An exact copy of every record is needed, with all pictures omitted.
Materials provided below:
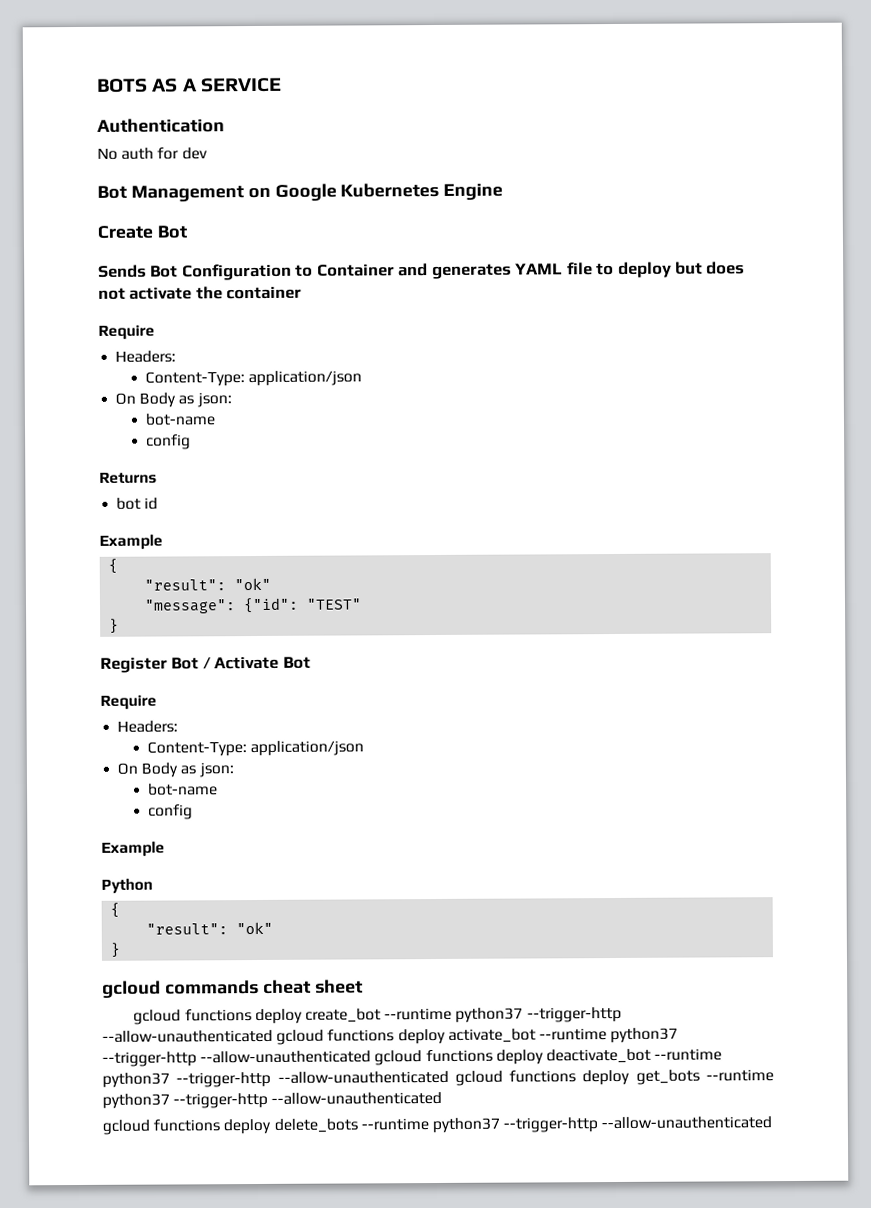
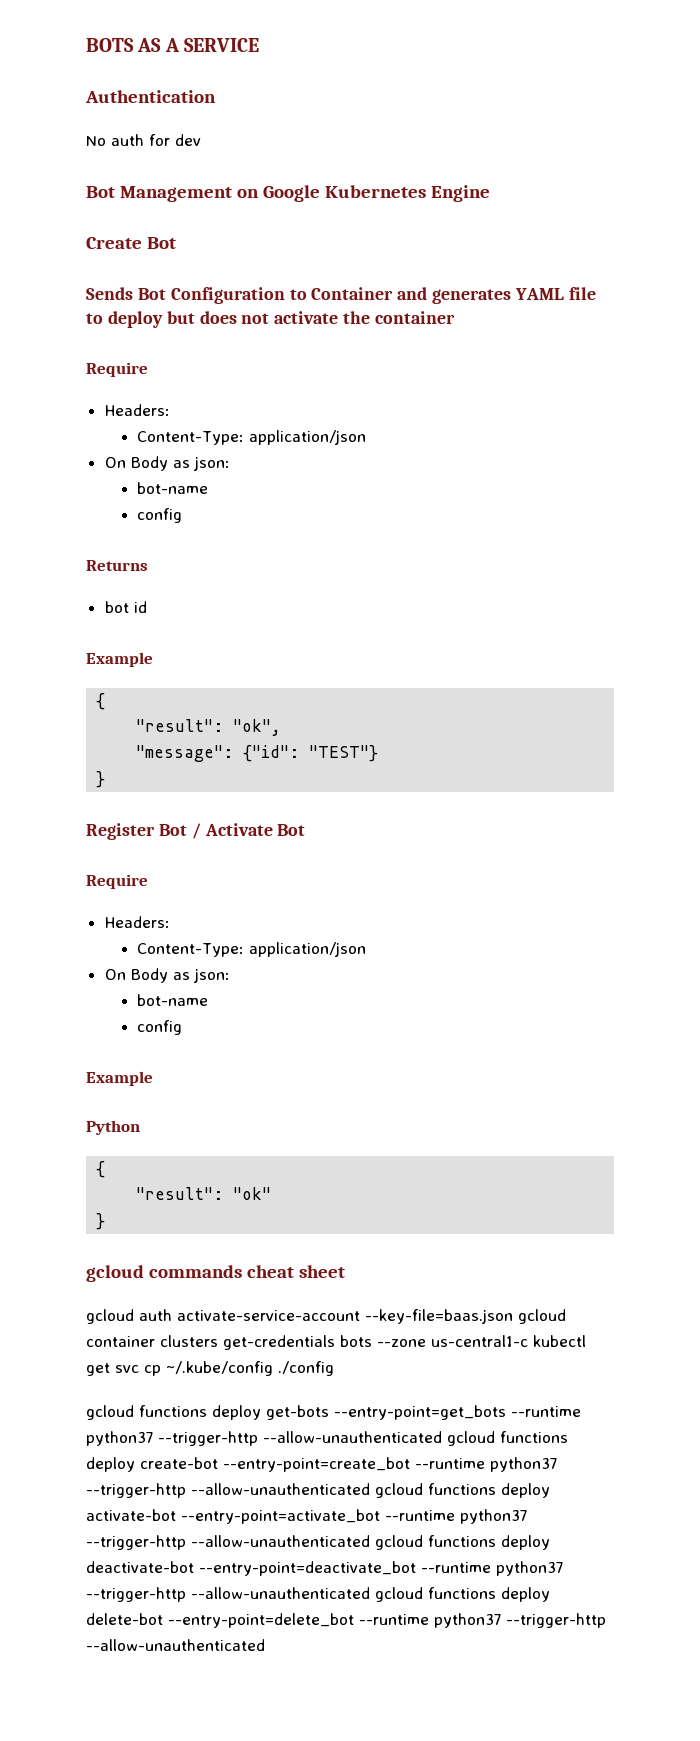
[234,577,272,591] "ok" -> [233,719,282,736] "ok",
[306,598,363,610] "TEST" -> [309,745,379,762] "TEST"}
[133,1006,622,1025] [102,1027,679,1045] [102,1048,723,1067] [102,1069,774,1088] [102,1091,443,1109] [102,1118,358,1135] // gcloud functions deploy create_bot --runtime python37 --trigger-http --allow-unauthenticated gcloud functions deploy activate_bot --runtime python37 --trigger-http --allow-unauthenticated gcloud functions deploy deactivate_bot --runtime python37 --trigger-http --allow-unauthenticated gcloud functions deploy get_bots --runtime python37 --trigger-http --allow-unauthenticated // gcloud functions deploy delete_bots -> [86,1309,566,1324] [86,1335,586,1350] [86,1361,334,1376] [86,1405,581,1420] [86,1431,568,1446] [86,1457,557,1472] [86,1483,550,1498] [86,1509,527,1524] [86,1535,550,1550] [86,1561,563,1576] [86,1587,550,1602] [86,1613,354,1628] // gcloud auth activate-service-account --key-file=baas.json gcloud container clusters get-credentials bots --zone us-central1-c kubectl get svc cp ~/.kube/config ./config // gcloud functions deploy get-bots --entry-point=get_bots --runtime python37 --trigger-http --allow-unauthenticated gcloud functions deploy create-bot --entry-point=create_bot --runtime python37 --trigger-http --allow-unauthenticated gcloud functions deploy activate-bot --entry-point=activate_bot --runtime python37 --trigger-http --allow-unauthenticated gcloud functions deploy deactivate-bot --entry-point=deactivate_bot --runtime python37 --trigger-http --allow-unauthenticated gcloud functions deploy delete-bot --entry-point=delete_bot

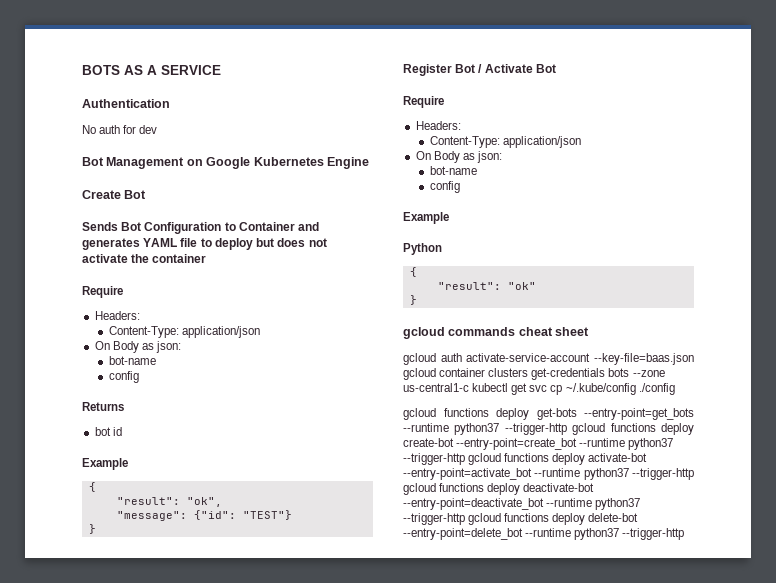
[263,1431,442,1443] --allow-unauthenticated -> (567, 429) none
[191,1483,370,1495] --allow-unauthenticated -> (465, 459) none
[191,1535,370,1547] --allow-unauthenticated -> (694, 474) none
[191,1587,370,1599] --allow-unauthenticated -> (465, 519) none
[86,1639,265,1651] --allow-unauthenticated -> (685, 534) none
End of Materials provided.
### Written answer:
[234,577,272,591] "ok" -> [233,719,282,736] "ok",
[306,598,363,610] "TEST" -> [309,745,379,762] "TEST"}
[133,1006,622,1025] [102,1027,679,1045] [102,1048,723,1067] [102,1069,774,1088] [102,1091,443,1109] [102,1118,358,1135] // gcloud functions deploy create_bot --runtime python37 --trigger-http --allow-unauthenticated gcloud functions deploy activate_bot --runtime python37 --trigger-http --allow-unauthenticated gcloud functions deploy deactivate_bot --runtime python37 --trigger-http --allow-unauthenticated gcloud functions deploy get_bots --runtime python37 --trigger-http --allow-unauthenticated // gcloud functions deploy delete_bots -> [86,1309,566,1324] [86,1335,586,1350] [86,1361,334,1376] [86,1405,581,1420] [86,1431,568,1446] [86,1457,557,1472] [86,1483,550,1498] [86,1509,527,1524] [86,1535,550,1550] [86,1561,563,1576] [86,1587,550,1602] [86,1613,354,1628] // gcloud auth activate-service-account --key-file=baas.json gcloud container clusters get-credentials bots --zone us-central1-c kubectl get svc cp ~/.kube/config ./config // gcloud functions deploy get-bots --entry-point=get_bots --runtime python37 --trigger-http --allow-unauthenticated gcloud functions deploy create-bot --entry-point=create_bot --runtime python37 --trigger-http --allow-unauthenticated gcloud functions deploy activate-bot --entry-point=activate_bot --runtime python37 --trigger-http --allow-unauthenticated gcloud functions deploy deactivate-bot --entry-point=deactivate_bot --runtime python37 --trigger-http --allow-unauthenticated gcloud functions deploy delete-bot --entry-point=delete_bot

[263,1431,442,1443] --allow-unauthenticated -> (567, 429) none
[191,1483,370,1495] --allow-unauthenticated -> (465, 459) none
[191,1535,370,1547] --allow-unauthenticated -> (694, 474) none
[191,1587,370,1599] --allow-unauthenticated -> (465, 519) none
[86,1639,265,1651] --allow-unauthenticated -> (685, 534) none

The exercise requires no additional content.